■ WHAT NEEDS TO BE DONE
What you return must be the data below, word for word, without any images.

■ DATASET
# # # #

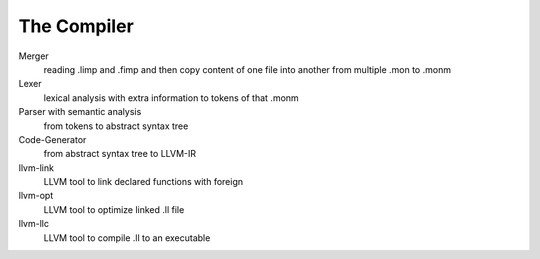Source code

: The Compiler
=======================
Merger
  reading .limp and .fimp and then copy content of one file into another
  from multiple .mon to .monm

Lexer
  lexical analysis with extra information to tokens of that .monm

Parser with semantic analysis
  from tokens to abstract syntax tree

Code-Generator
  from abstract syntax tree to LLVM-IR

llvm-link
  LLVM tool to link declared functions with foreign

llvm-opt
  LLVM tool to optimize linked .ll file

llvm-llc
  LLVM tool to compile .ll to an executable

# # # #

■ OUTPUT OF THE TASK
Source code

: The Compiler
=======================
Merger
  reading .limp and .fimp and then copy content of one file into another
  from multiple .mon to .monm

Lexer
  lexical analysis with extra information to tokens of that .monm

Parser with semantic analysis
  from tokens to abstract syntax tree

Code-Generator
  from abstract syntax tree to LLVM-IR

llvm-link
  LLVM tool to link declared functions with foreign

llvm-opt
  LLVM tool to optimize linked .ll file

llvm-llc
  LLVM tool to compile .ll to an executable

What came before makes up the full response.